▶ **Exercise**:
From the line that contains "focal_35mm: 35" down to the final line of the listing below, set down every line exactly, both ends included, and drop the pictures.

▶ **Dataset entries**:
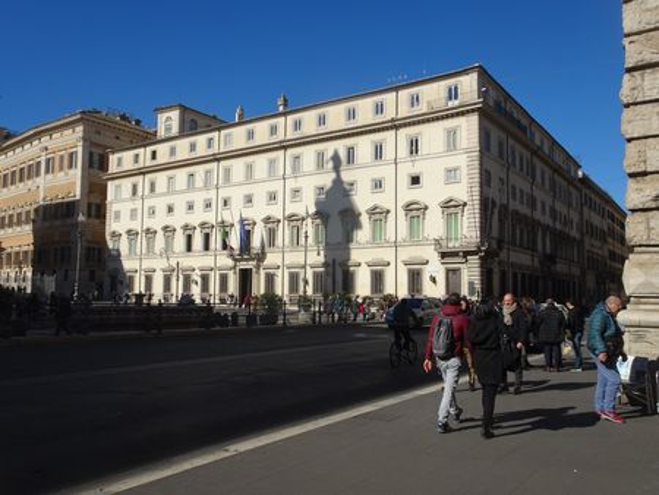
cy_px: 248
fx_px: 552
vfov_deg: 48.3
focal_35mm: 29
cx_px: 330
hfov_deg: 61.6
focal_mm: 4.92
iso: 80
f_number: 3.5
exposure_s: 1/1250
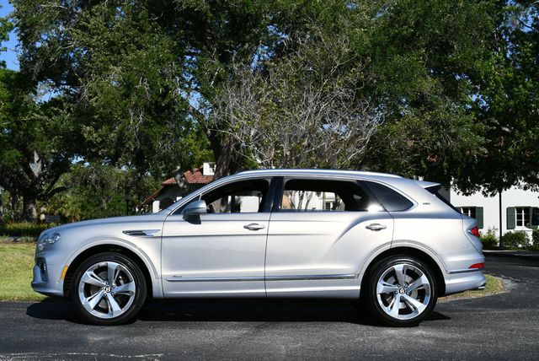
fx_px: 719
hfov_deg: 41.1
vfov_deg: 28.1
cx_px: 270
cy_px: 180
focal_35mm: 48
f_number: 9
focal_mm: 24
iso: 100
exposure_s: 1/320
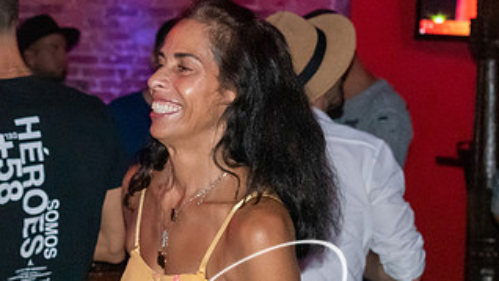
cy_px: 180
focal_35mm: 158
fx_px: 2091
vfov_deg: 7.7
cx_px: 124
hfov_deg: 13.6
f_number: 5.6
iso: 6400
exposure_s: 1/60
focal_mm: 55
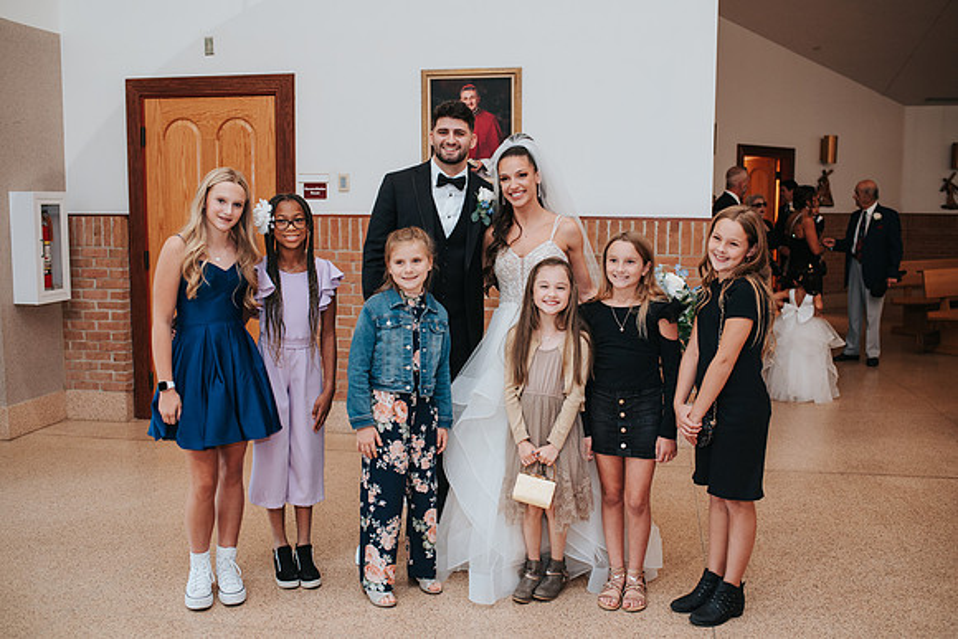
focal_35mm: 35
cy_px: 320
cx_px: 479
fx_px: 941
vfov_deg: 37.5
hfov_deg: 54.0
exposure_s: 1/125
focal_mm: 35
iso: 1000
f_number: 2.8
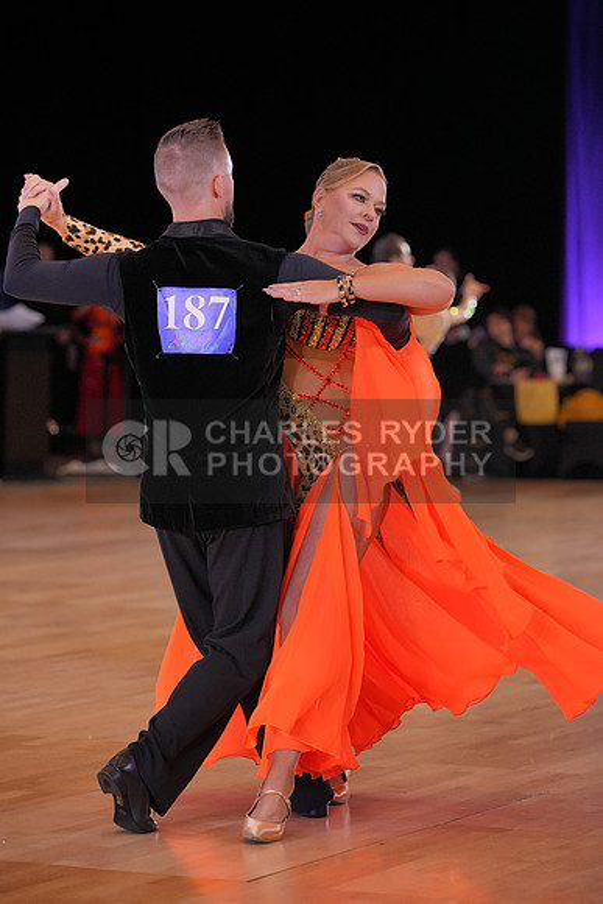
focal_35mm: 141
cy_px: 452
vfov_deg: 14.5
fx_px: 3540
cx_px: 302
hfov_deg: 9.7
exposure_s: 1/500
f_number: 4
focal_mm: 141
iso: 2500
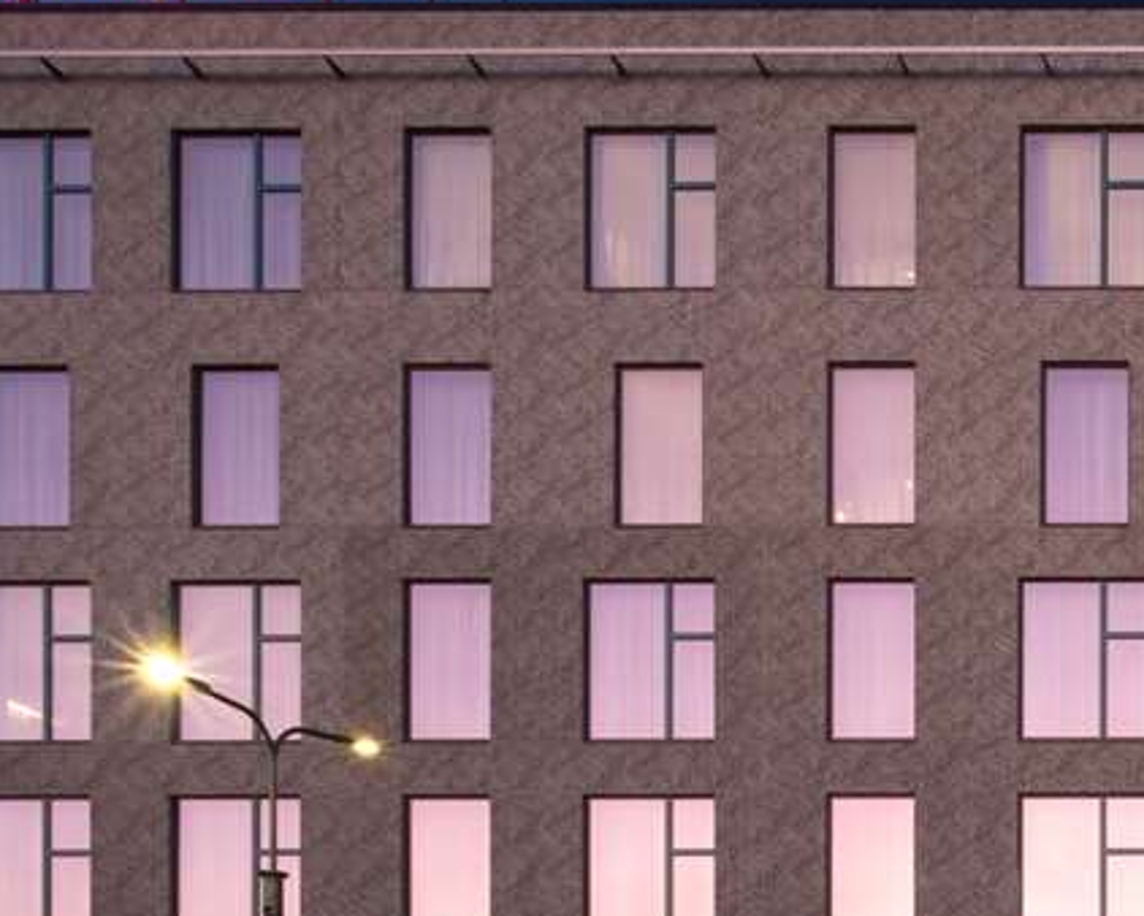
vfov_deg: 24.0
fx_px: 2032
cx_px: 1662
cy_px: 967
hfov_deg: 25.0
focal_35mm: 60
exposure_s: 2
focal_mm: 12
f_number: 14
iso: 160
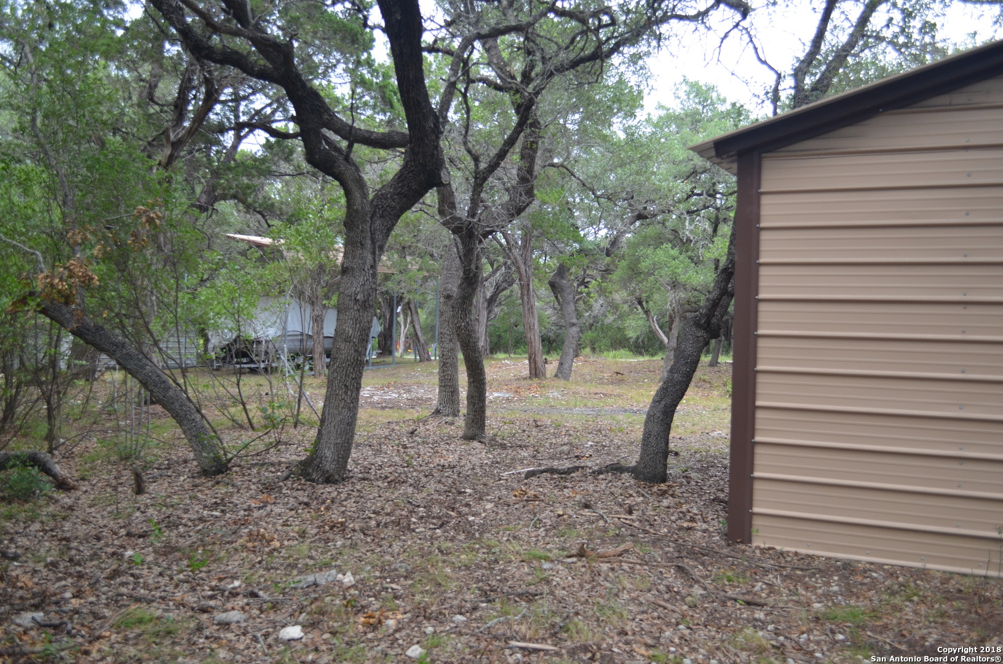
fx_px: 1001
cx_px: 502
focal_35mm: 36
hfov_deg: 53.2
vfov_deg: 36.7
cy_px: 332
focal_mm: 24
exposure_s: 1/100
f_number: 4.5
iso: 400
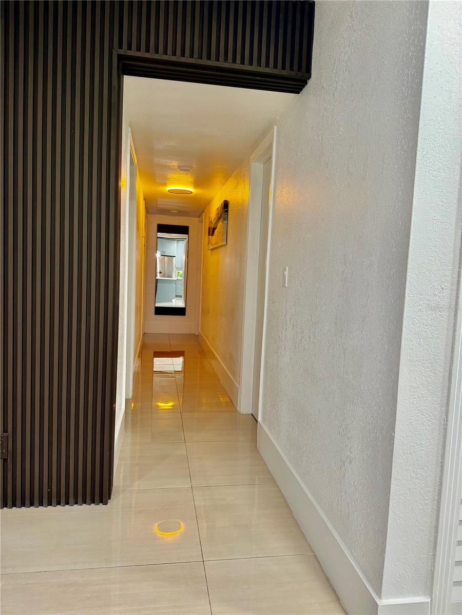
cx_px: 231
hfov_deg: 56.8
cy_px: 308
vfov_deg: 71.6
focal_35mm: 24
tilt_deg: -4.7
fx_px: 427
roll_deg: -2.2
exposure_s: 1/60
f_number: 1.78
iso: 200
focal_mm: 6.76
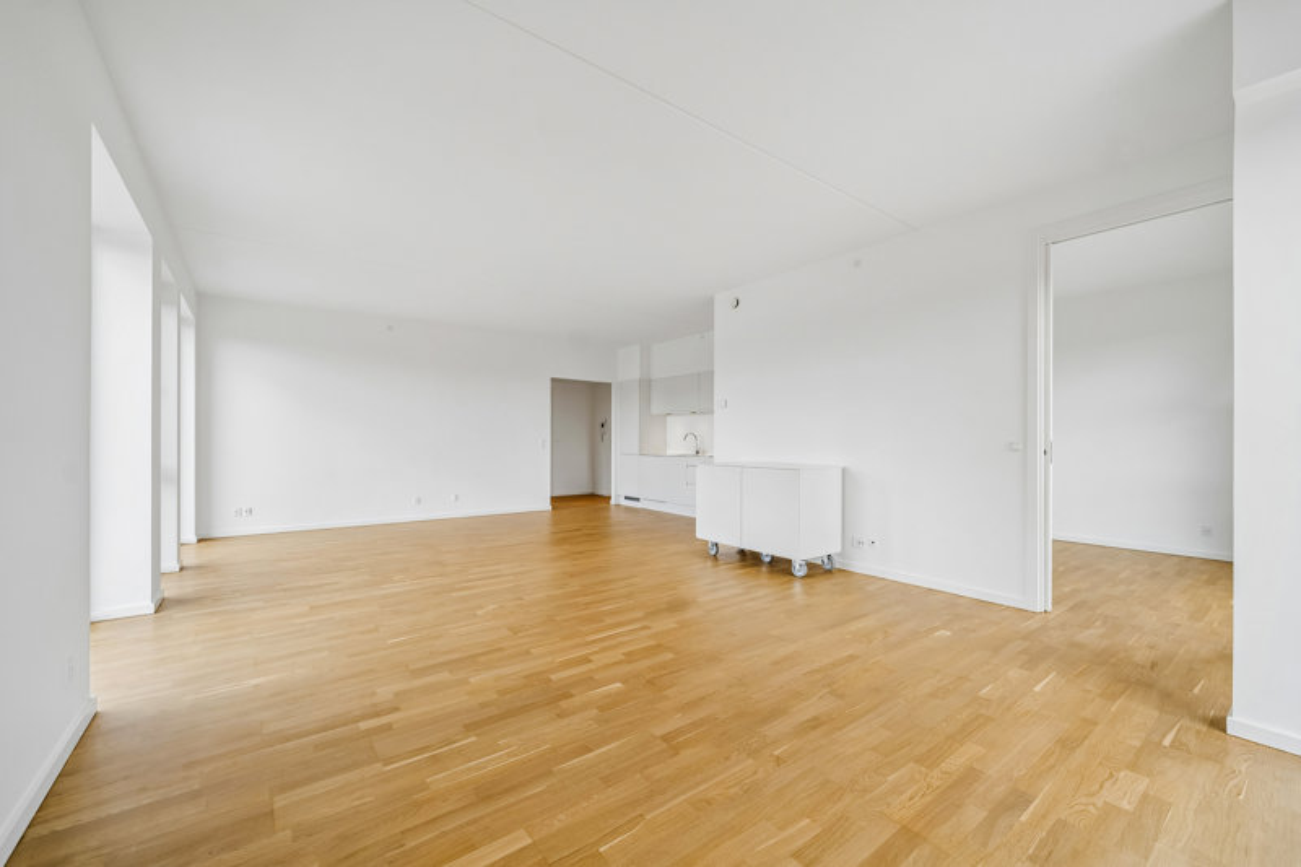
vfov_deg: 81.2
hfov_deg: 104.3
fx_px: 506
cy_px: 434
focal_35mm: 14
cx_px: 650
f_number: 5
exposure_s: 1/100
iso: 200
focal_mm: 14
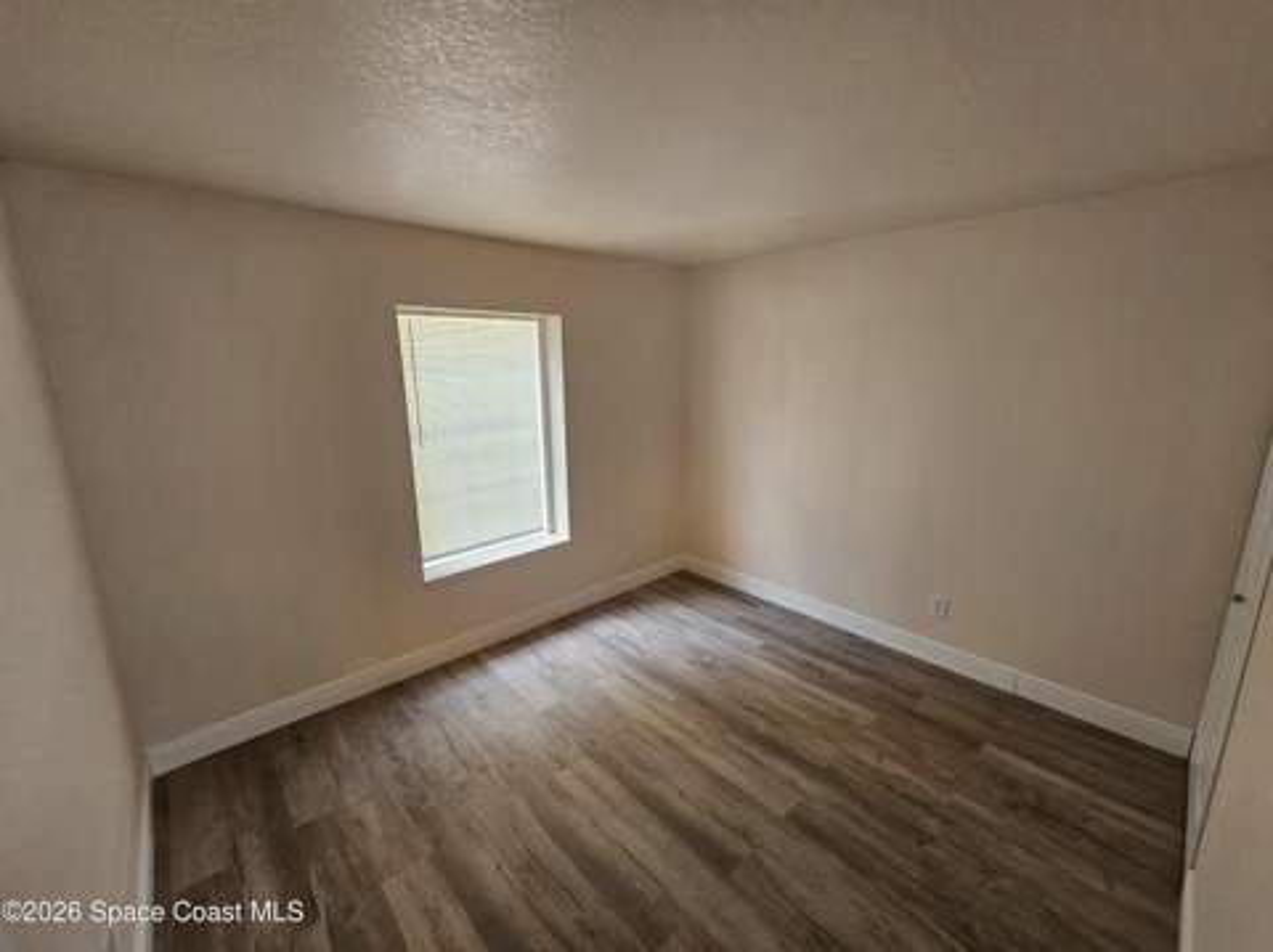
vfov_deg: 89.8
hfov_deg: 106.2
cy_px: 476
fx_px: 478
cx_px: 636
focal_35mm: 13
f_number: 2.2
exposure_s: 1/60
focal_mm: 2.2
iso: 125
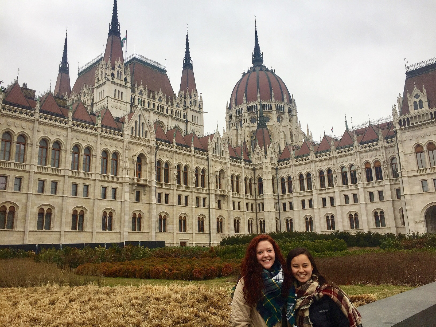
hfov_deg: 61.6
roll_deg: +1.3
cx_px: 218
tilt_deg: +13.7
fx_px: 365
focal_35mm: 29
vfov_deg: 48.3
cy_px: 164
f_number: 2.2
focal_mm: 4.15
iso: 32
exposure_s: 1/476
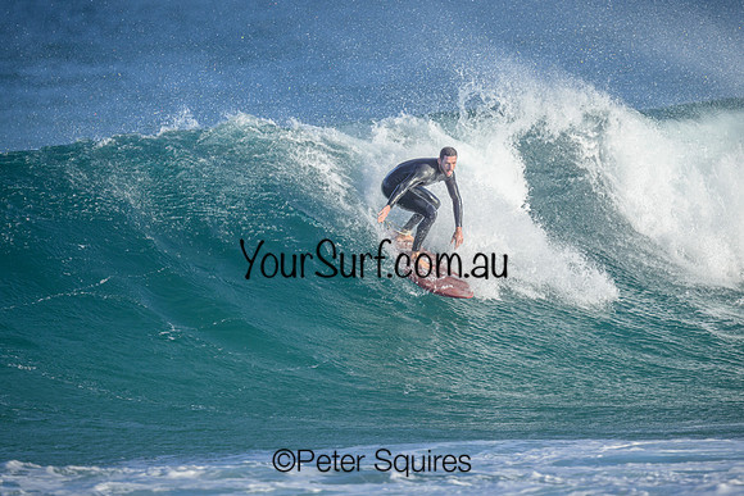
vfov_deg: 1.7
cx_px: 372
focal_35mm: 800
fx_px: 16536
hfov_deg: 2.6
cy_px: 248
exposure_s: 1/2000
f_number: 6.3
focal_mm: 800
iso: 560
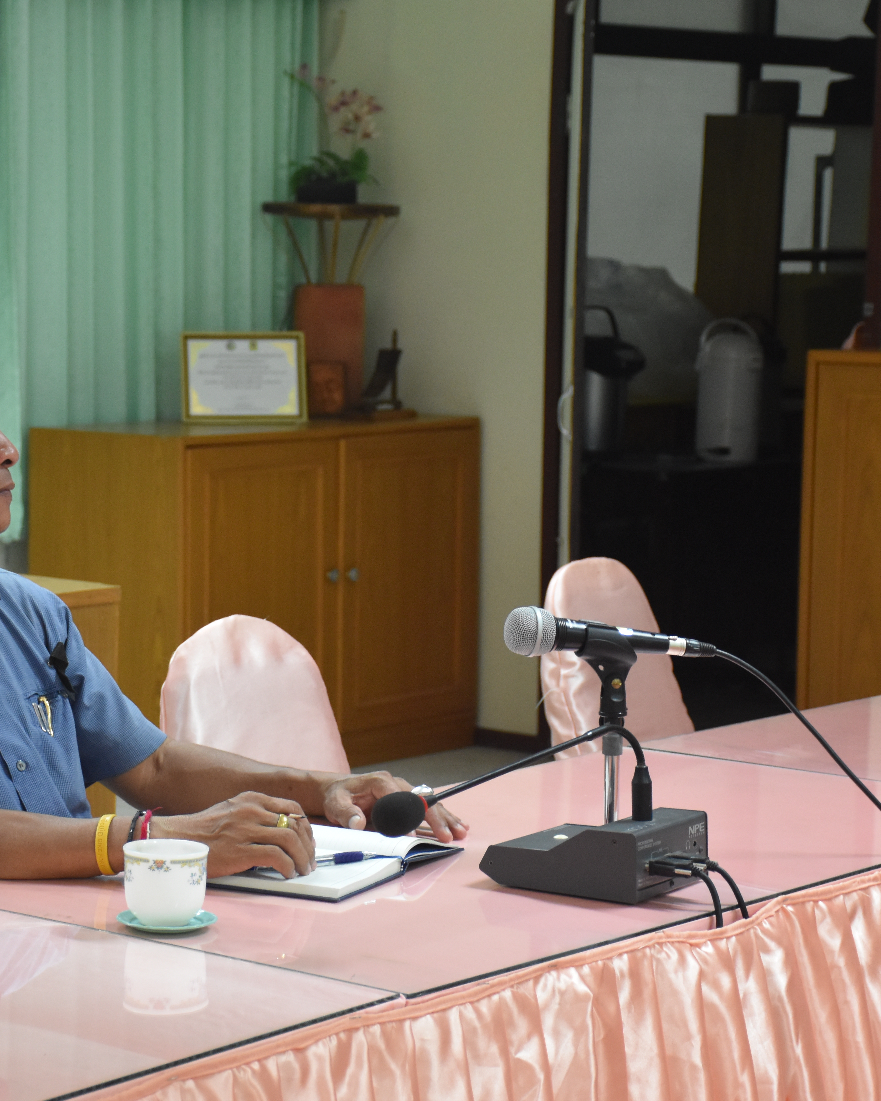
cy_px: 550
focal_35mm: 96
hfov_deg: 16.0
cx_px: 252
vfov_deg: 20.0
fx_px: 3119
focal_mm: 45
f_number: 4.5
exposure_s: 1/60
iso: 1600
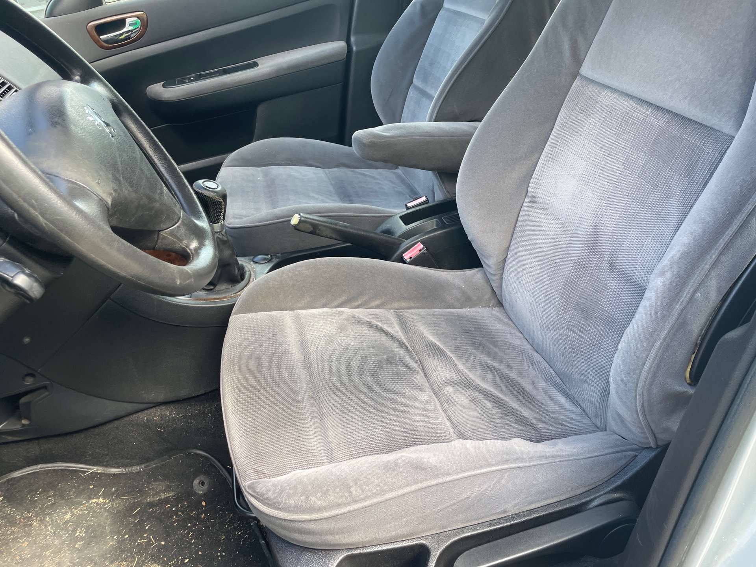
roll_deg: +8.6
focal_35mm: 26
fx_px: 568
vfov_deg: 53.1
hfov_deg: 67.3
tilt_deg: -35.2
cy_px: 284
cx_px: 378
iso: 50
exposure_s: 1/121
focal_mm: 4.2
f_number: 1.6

▶ **Result of the task**:
focal_35mm: 35
cy_px: 320
cx_px: 479
fx_px: 941
vfov_deg: 37.5
hfov_deg: 54.0
exposure_s: 1/125
focal_mm: 35
iso: 1000
f_number: 2.8
focal_35mm: 141
cy_px: 452
vfov_deg: 14.5
fx_px: 3540
cx_px: 302
hfov_deg: 9.7
exposure_s: 1/500
f_number: 4
focal_mm: 141
iso: 2500
vfov_deg: 24.0
fx_px: 2032
cx_px: 1662
cy_px: 967
hfov_deg: 25.0
focal_35mm: 60
exposure_s: 2
focal_mm: 12
f_number: 14
iso: 160
fx_px: 1001
cx_px: 502
focal_35mm: 36
hfov_deg: 53.2
vfov_deg: 36.7
cy_px: 332
focal_mm: 24
exposure_s: 1/100
f_number: 4.5
iso: 400
cx_px: 231
hfov_deg: 56.8
cy_px: 308
vfov_deg: 71.6
focal_35mm: 24
tilt_deg: -4.7
fx_px: 427
roll_deg: -2.2
exposure_s: 1/60
f_number: 1.78
iso: 200
focal_mm: 6.76
vfov_deg: 81.2
hfov_deg: 104.3
fx_px: 506
cy_px: 434
focal_35mm: 14
cx_px: 650
f_number: 5
exposure_s: 1/100
iso: 200
focal_mm: 14
vfov_deg: 89.8
hfov_deg: 106.2
cy_px: 476
fx_px: 478
cx_px: 636
focal_35mm: 13
f_number: 2.2
exposure_s: 1/60
focal_mm: 2.2
iso: 125
hfov_deg: 61.6
roll_deg: +1.3
cx_px: 218
tilt_deg: +13.7
fx_px: 365
focal_35mm: 29
vfov_deg: 48.3
cy_px: 164
f_number: 2.2
focal_mm: 4.15
iso: 32
exposure_s: 1/476
vfov_deg: 1.7
cx_px: 372
focal_35mm: 800
fx_px: 16536
hfov_deg: 2.6
cy_px: 248
exposure_s: 1/2000
f_number: 6.3
focal_mm: 800
iso: 560
cy_px: 550
focal_35mm: 96
hfov_deg: 16.0
cx_px: 252
vfov_deg: 20.0
fx_px: 3119
focal_mm: 45
f_number: 4.5
exposure_s: 1/60
iso: 1600
roll_deg: +8.6
focal_35mm: 26
fx_px: 568
vfov_deg: 53.1
hfov_deg: 67.3
tilt_deg: -35.2
cy_px: 284
cx_px: 378
iso: 50
exposure_s: 1/121
focal_mm: 4.2
f_number: 1.6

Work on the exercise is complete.